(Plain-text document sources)
=== Begin Enclosure ===
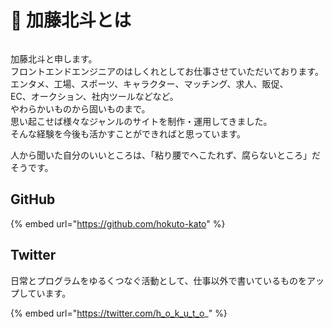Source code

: # 👀 加藤北斗とは

<figure><img src=".gitbook/assets/IMG_2454.JPG" alt=""><figcaption></figcaption></figure>

加藤北斗と申します。\
フロントエンドエンジニアのはしくれとしてお仕事させていただいております。\
エンタメ、工場、スポーツ、キャラクター、マッチング、求人、販促、\
EC、オークション、社内ツールなどなど。\
やわらかいものから固いものまで。\
思い起こせば様々なジャンルのサイトを制作・運用してきました。\
そんな経験を今後も活かすことができればと思っています。

人から聞いた自分のいいところは、「粘り腰でへこたれず、腐らないところ」だそうです。

## GitHub

{% embed url="https://github.com/hokuto-kato" %}

## Twitter

日常とプログラムをゆるくつなぐ活動として、仕事以外で書いているものをアップしています。

{% embed url="https://twitter.com/h_o_k_u_t_o_" %}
=== End Enclosure ===
### Directive
Report how many lines in the entries hold the string "embed". Nothing but the number is wanted.

### Answer for this exercise
2